Embora seja extremamente trabalhoso, este processo de administrar uma inscrição estadual em cada um dos estados de destino não é impossível de ser feito por grandes empresas, mas como ficam os pequenos varejistas? Ao mesmo tempo será praticamente inviável para esses empresários, ou uma dor de cabeça gigantesca, caso consigam executar tudo isso.
Este absurdo tributário ensejou a interposição da Ação Direta de Inconstitucionalidade (ADI) 5464, protocolada em 29 de janeiro deste ano pela OAB, com apoio de entidades de classe, alegando, no Supremo Tribunal Federal, a inconstitucionalidade do novo modelo do Difal.
O STF, no entanto, concedeu liminar em 12 de fevereiro dispensando apenas as empresas do Simples Nacional do pagamento do Diferencial de Alíquota. As demais empresas devem continuar a seguir os procedimentos. Segundo o relator, ministro Dias Toffoli, a norma prevista na cláusula nona do Convênio cria novas obrigações que ameaçam o funcionamento das empresas optantes pelo Simples, e bate de frente com a Lei Complementar nº 123, de 2006.
Há ainda uma segunda ADI (5469), proposta pela Associação Brasileira de Comércio Eletrônico (Abcomm) que pede a concessão de medida cautelar para suspender a eficácia dos dispositivos questionados até o julgamento do mérito. A ADI ainda aguarda posicionamento do STF.
Mesmo que os estados percam a ADI e suspendam esse pagamento de forma permanente, tenho certa incredulidade se as unidades federadas não vão baixar uma lei complementar corrigindo o problema da inconstitucionalidade e permanecendo com essa cobrança, visto que, em um momento de crise como este, não vão querer perder mais receitas.
Sob este ponto vista, como o empresário deve proceder? Suspender o pagamento? Pagar e pedir o ressarcimento depois? Não pagar, e se precisar, pagar com multa depois? Excluir imediatamente dos custos dos produtos essa redução dos impostos?
O STF foi extremamente razoável suspendendo o pagamento para empresas do Simples Nacional.
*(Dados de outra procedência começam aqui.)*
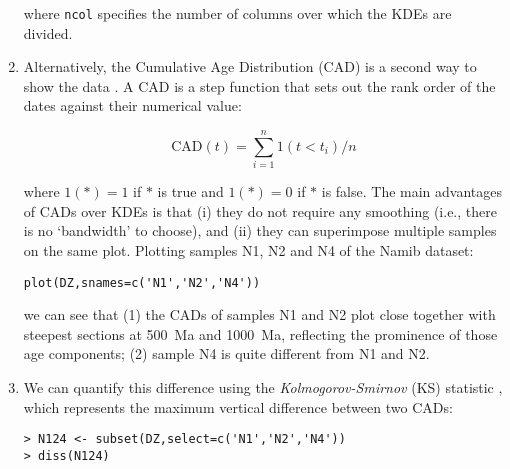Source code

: \documentclass[11pt]{article}
\begin{document}
\begin{enumerate}
  where \texttt{ncol} specifies the number of columns over which the
  KDEs are divided.

\item Alternatively, the Cumulative Age Distribution (CAD) is a second
  way to show the data \citep{vermeesch2007a}. A CAD is a step
  function that sets out the rank order of the dates against their
  numerical value:

  \begin{equation}
    \mathrm{CAD}(t) = \sum_{i=1}^{n} 1(t<t_i)/n
    \label{eq:CAD}
  \end{equation}

  where $1(\ast) = 1$ if $\ast$ is true and $1(\ast) = 0$ if $\ast$ is
  false. The main advantages of CADs over KDEs is that (i) they do not
  require any smoothing (i.e., there is no `bandwidth' to choose), and
  (ii) they can superimpose multiple samples on the same plot.
  Plotting samples N1, N2 and N4 of the Namib dataset:

\begin{verbatim}
plot(DZ,snames=c('N1','N2','N4'))
\end{verbatim}

  we can see that (1) the CADs of samples N1 and N2 plot close
  together with steepest sections at 500~Ma and 1000~Ma, reflecting
  the prominence of those age components; (2) sample N4 is quite
  different from N1 and N2.

\item\label{it:KS} We can quantify this difference using the
  \emph{Kolmogorov-Smirnov} (KS) statistic \citep{feller1948,
    degraaff2003, vermeesch2018b}, which represents the maximum
  vertical difference between two CADs:

\begin{verbatim}
> N124 <- subset(DZ,select=c('N1','N2','N4'))
> diss(N124)
\end{verbatim}


\end{enumerate}
\end{document}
Eu acho que esses pagamentos não devem ser efetivados, até porque já saíram alguns comunicados falando deste tema. São Paulo, por exemplo, cita literalmente a suspensão da medida, reforçando que as empresas não façam o recolhimento.
Mas se essa liminar, no julgamento do mérito, for caçada? Este é o maior risco. O que acontece? Ou os estados devem conceder um prazo para o pagamento deste imposto, ou a própria ADI deverá deixar claro que não há decisão do Supremo. É uma caixinha de surpresas. Eu não duvidaria que saísse uma determinação afirmando que as empresas só precisarão recolher o Difal a partir da publicação da decisão.
Portanto, aguarde a decisão definitiva do Supremo para saber como proceder. Não exclua o Difal dos custos, pois a sua empresa pode ser chamada a pagar por esse período em que o recolhimento ficou suspenso. Então, eu venderia agregando o custo do Diferencial de Alíquota no meu produto, depositaria esse valor na poupança ou em uma determinada aplicação conservadora, até seja finalizado o procedimento judicial. Só daí em diante é que tomaria o caminho A ou B.
Tudo isto posto, creio que no caso do Difal perdeu-se a grande oportunidade de se simplificar essa sistemática, ao deixar de usar a Nota Fiscal eletrônica (NF-e) – que já tem todo o poder de informação suficiente para permitir essas cobranças de forma automatizada – como ferramenta central para este recolhimento. Até que as empresas sejam “brindadas” com uma decisão norteadora, só resta cautela e, sempre que possível, consultar o contador ou o advogado.
(*) Edgar Madruga é administrador de empresas, auditor, blogger (www.edgarmadruga.com.br) e coordenador do MBA em Contabilidade e Direito Tributário do Instituto de Pós-Graduação (IPOG).